[[ Text section, beginning ]]
Running these tiny restaurants might be good experience, and give some indication to the owner whether they might succeed at a larger place or not. They let you concentrate on excelling in a couple items, rather than spreading out your general skills over a large menu. It would also help the community by occupying empty rental properties, providing taxes to the city and more. Bring several of these tiny restaurants together in the same area, and you end up with a far better version of a mall food court.

Place blocks under those food truck wheels and occupy some real estate, though just a tiny piece.

Friday, August 16, 2013

2 Gingers Irish Whiskey: A Whiskey For Women?

Demand for Irish whiskey has boomed over the last decade, outpacing many other liquor categories. For example, from 2010 to 2011, the volume of Irish whiskey grew nearly 24% and from 2011 to 2012, it grew about another 23%. Compare this to the 3% annual growth of the general spirit category. However, the Irish whiskey category is still relatively small, about 2.2 million cases, while the overall whiskey category is at about 50 million cases.
[[ Text section, end ]]
[[ Listed entries, beginning ]]
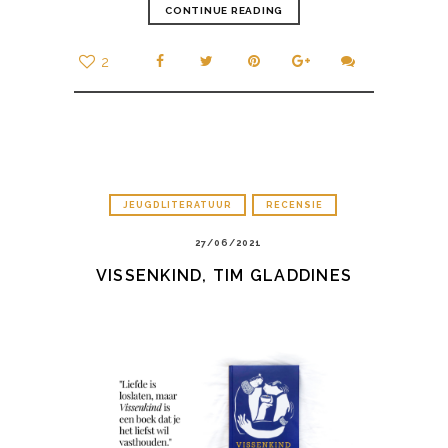
CONTINUE READING
2
JEUGDLITERATUUR
RECENSIE
27/06/2021
VISSENKIND, TIM GLADDINES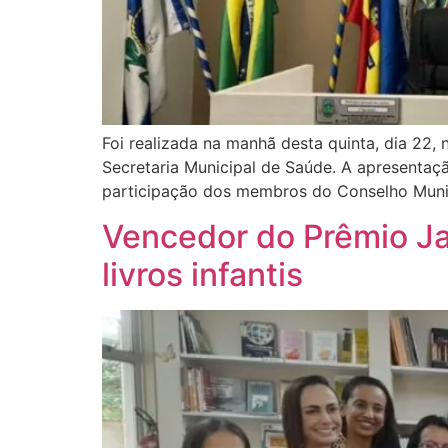
Foi realizada na manhã desta quinta, dia 22
Secretaria Municipal de Saúde. A apresentaçã
participação dos membros do Conselho Munic
Vencedor do Prêmio Ja
livros infantis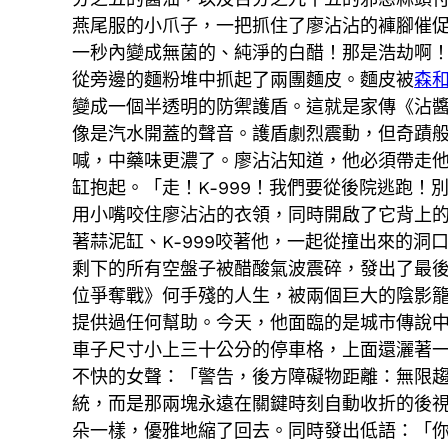
燕尾服的小爪子，一把抓住了廖沾沾的褲腳催
一秒內變成無菌的、純淨的白醋！那是浩劫啊
從旁邊的麵粉堆中抓起了兩團麵皮。麵皮被
森
變成一個半透明的防禦護盾。這就是家傳《沾
像是汽水開蓋的聲音。護盾劇烈震動，但奇蹟般
喊，中藥味更濃了。廖沾沾知道，他必須帶走
缸抱起。「走！K-999！我們要從後院逃跑
用小嘴咬住廖沾沾的衣領，同時開啟了它背上
著蒜泥缸、K-999咬著他，一起從撞出來的洞
剩下的所有空盤子被醋酸氣波震碎，發出了最
位爭奪戰》何手殘的人生，被兩個巨大的陰影
提供過任何幫助。今天，他面臨的是城市傳說
車子尺寸小上三十公分的停車格，上面還灑著
不快的女聲：「警告，後方障礙物距離：無限
統，而是那兩塊永遠在關鍵時刻自動收折的後
朵一樣，優雅地縮了回去。同時發出低語：「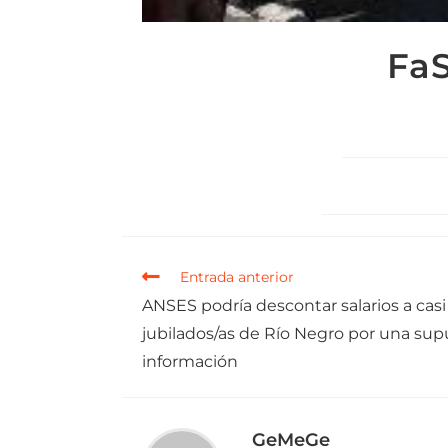
FaS
Entrada anterior
ANSES podría descontar salarios a cas
jubilados/as de Río Negro por una supu
información
GeMeGe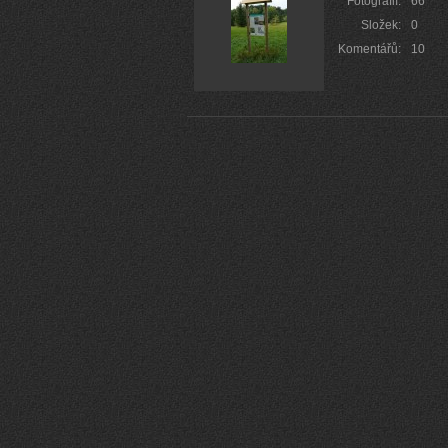
Fotografií:
66
Složek:
0
Komentářů:
10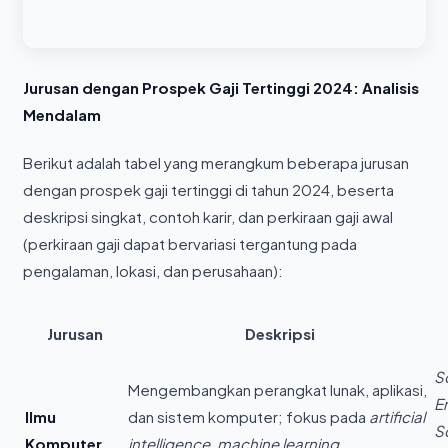
Jurusan dengan Prospek Gaji Tertinggi 2024: Analisis
Mendalam
Berikut adalah tabel yang merangkum beberapa jurusan
dengan prospek gaji tertinggi di tahun 2024, beserta
deskripsi singkat, contoh karir, dan perkiraan gaji awal
(perkiraan gaji dapat bervariasi tergantung pada
pengalaman, lokasi, dan perusahaan):
Jurusan
Deskripsi
S
Mengembangkan perangkat lunak, aplikasi,
E
Ilmu
dan sistem komputer; fokus pada
artificial
Sc
Komputer
intelligence
,
machine learning
,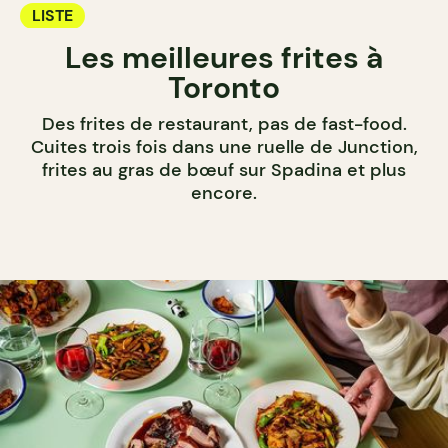
LISTE
Les meilleures frites à
Toronto
Des frites de restaurant, pas de fast-food.
Cuites trois fois dans une ruelle de Junction,
frites au gras de bœuf sur Spadina et plus
encore.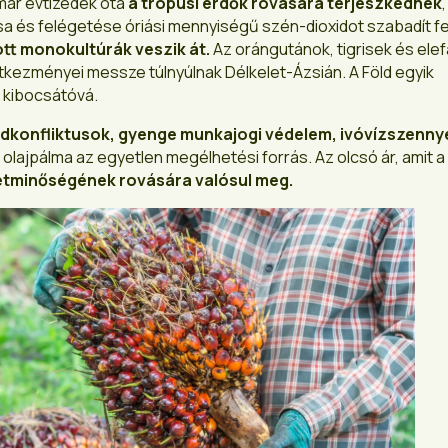
már évtizedek óta
a trópusi erdők rovására terjeszkednek
sa és felégetése óriási mennyiségű szén-dioxidot szabadít fe
ott monokultúrák veszik át.
Az orángutánok, tigrisek és ele
tkezményei messze túlnyúlnak Délkelet-Ázsián. A Föld egyik
 kibocsátóvá.
ldkonfliktusok, gyenge munkajogi védelem, ivóvízszenn
z olajpálma az egyetlen megélhetési forrás. Az olcsó ár, amit a
letminőségének rovására valósul meg.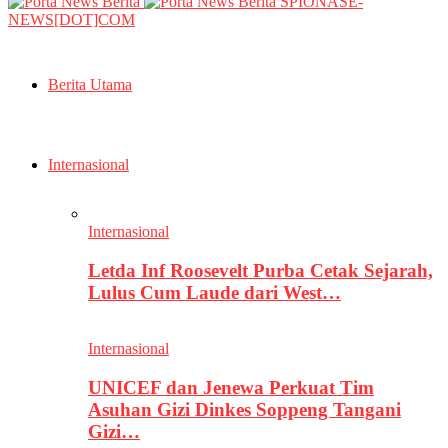
SPIONASE-
NEWS[DOT]COM
Berita Utama
Internasional
Internasional
Letda Inf Roosevelt Purba Cetak Sejarah,
Lulus Cum Laude dari West…
Internasional
UNICEF dan Jenewa Perkuat Tim
Asuhan Gizi Dinkes Soppeng Tangani
Gizi…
[[ Listed entries, end ]]
### Problem to work on
Using the excerpt on tiny restaurants and Irish whiskey, answer these:
(a) What does the excerpt say results from bringing several tiny restaurants together in the same area?
(b) By about what percentage did the volume of Irish whiskey grow from 2011 to 2012?
(c) What annual growth rate does the excerpt give for the general spirit category?

### Exercise output
(a) A far better version of a mall food court.
(b) About 23%.
(c) 3%.